Active learning strategies for bioinformatics teaching

The more I read about how active learning techniques improve student learning, the more I am inclined to try out such techniques in my own teaching and training.

I attended the third week of Titus Brown’s “NGS Analysis Workshop”. This third week entailed, as one of the participants put it, ‘the bleeding edge of bioinformatics analysis taught by Software Carpentry instructors’ and was a unique opportunity to both learn different analysis techniques, try out new instruction material, as well as experience different instructors and their way of teaching.
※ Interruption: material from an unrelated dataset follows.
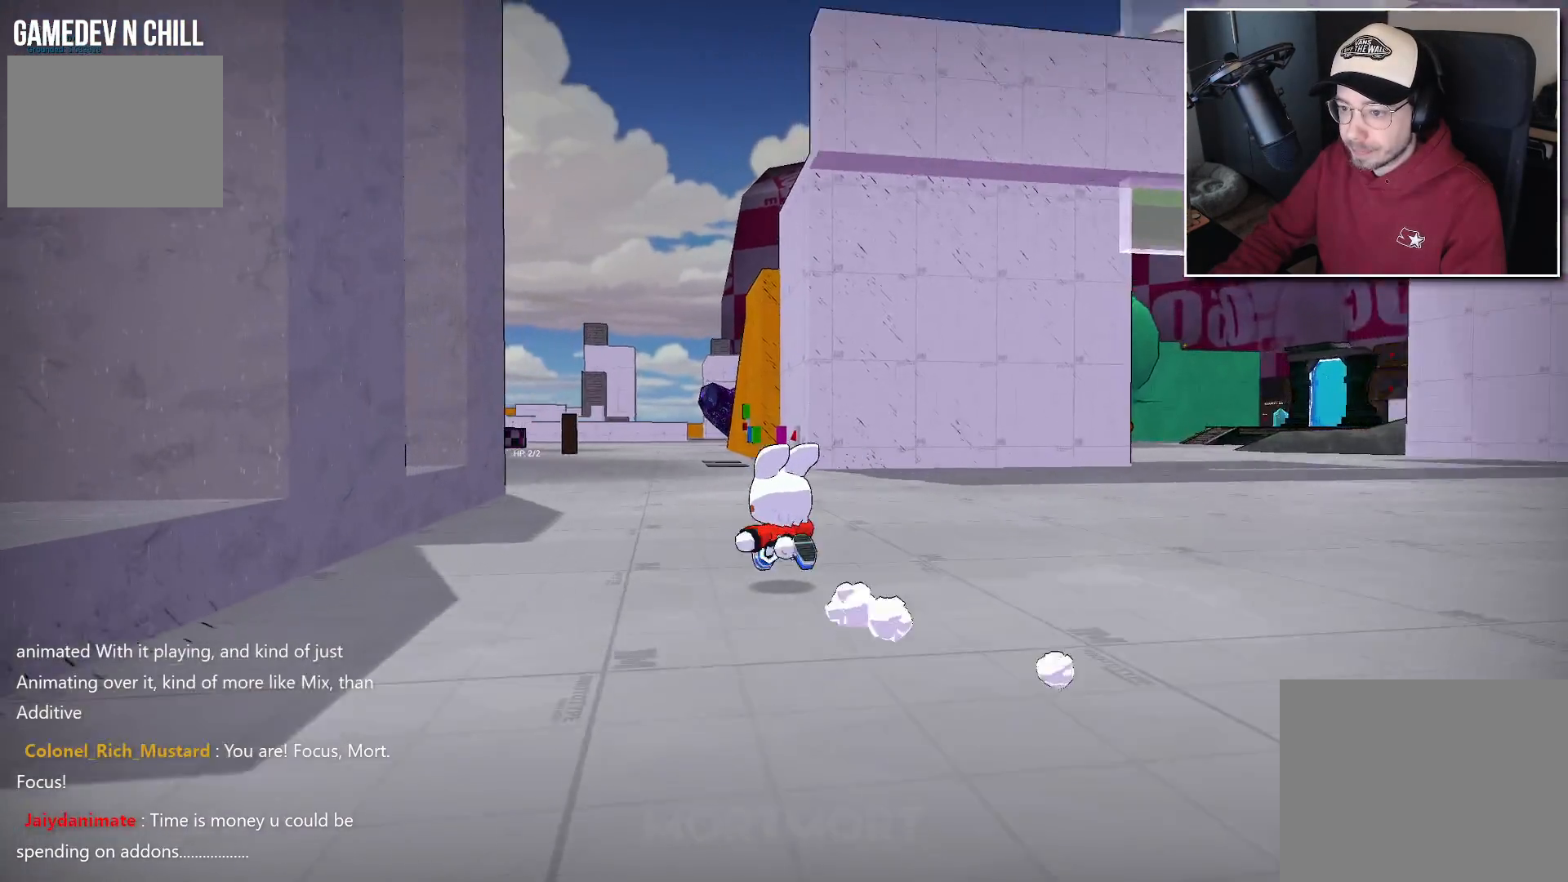
{"buttons": [], "left_stick": "up", "right_stick": "center", "events": []}
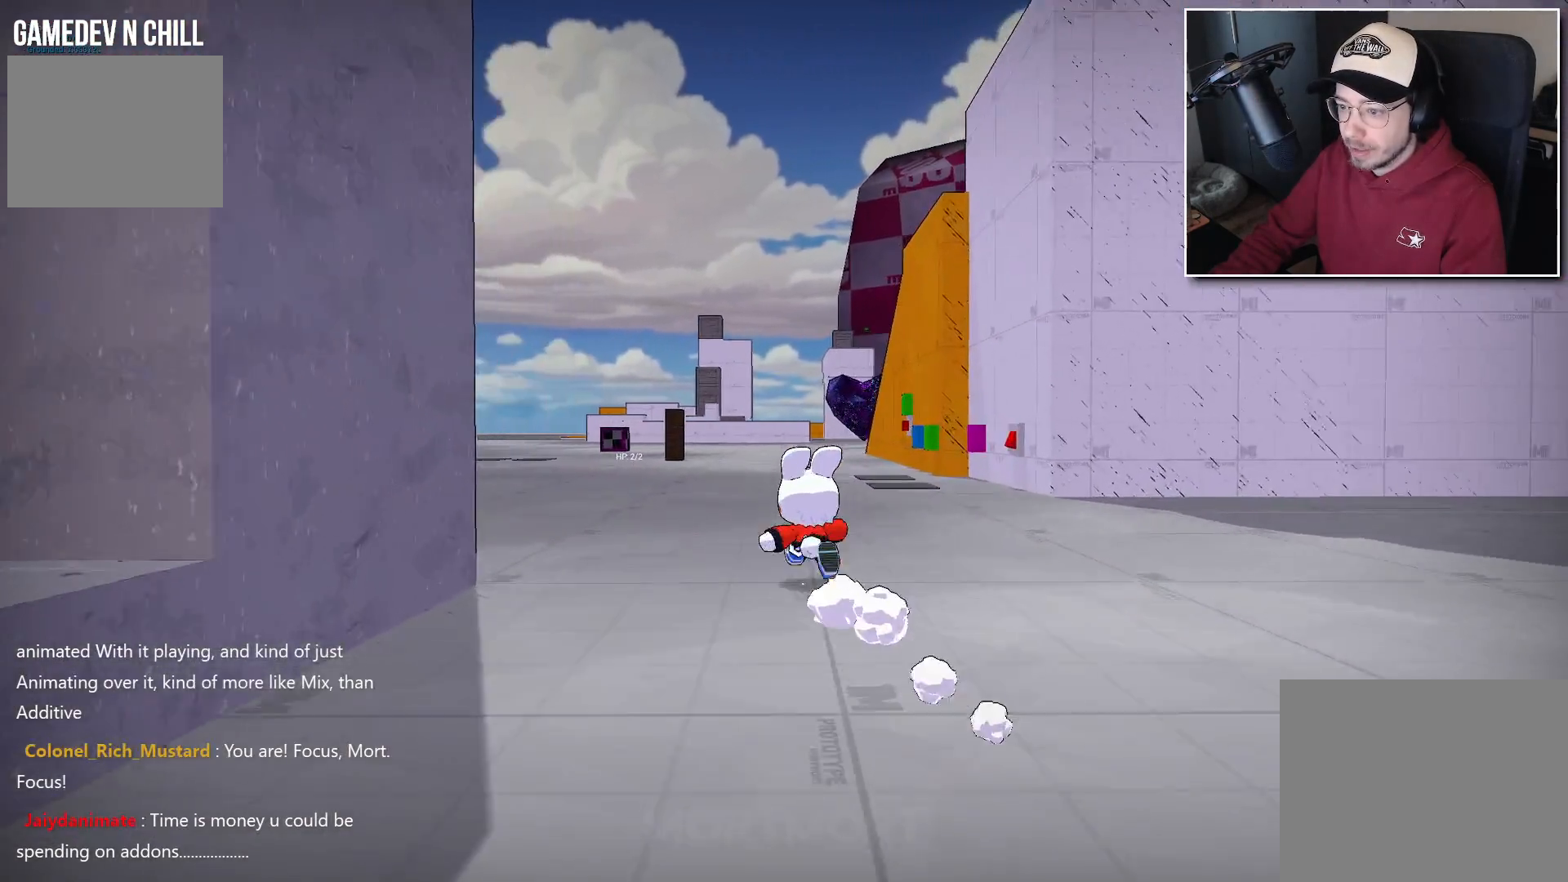
{"buttons": [], "left_stick": "up", "right_stick": "center", "events": []}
On top of that the group was just fantastic to hang out with, and we played a lot of volleyball.

I demonstrated some of my teaching and was asked by one of the students for references for the different active learning approaches I used. Rather then just emailing her, I decided to put these in this blog post.

The motivation of turning to active learning techniques is nicely summarised in a post on the ‘communications of the ACM’ blog entitled “Be It Resolved: Teaching Statements Must Embrace Active Learning and Eschew Lecture”. I highly recommended reading it and checking out the references mentioned. I am by no means an expert in the area, and simply am learning by doing. I have no ways to measure whether the techniques I use are beneficial, but student responses strongly encourage me to keep applying them. My teaching is also very much influenced by my being a Software Carpentry instructor.

The following describes what I do in the de novo genome assembly module of the ‘High Throughput Sequencing technologies and bioinformatics analysis’ course I organise (link to materials). I used part of that module for the NGS Analysis Workshop (link).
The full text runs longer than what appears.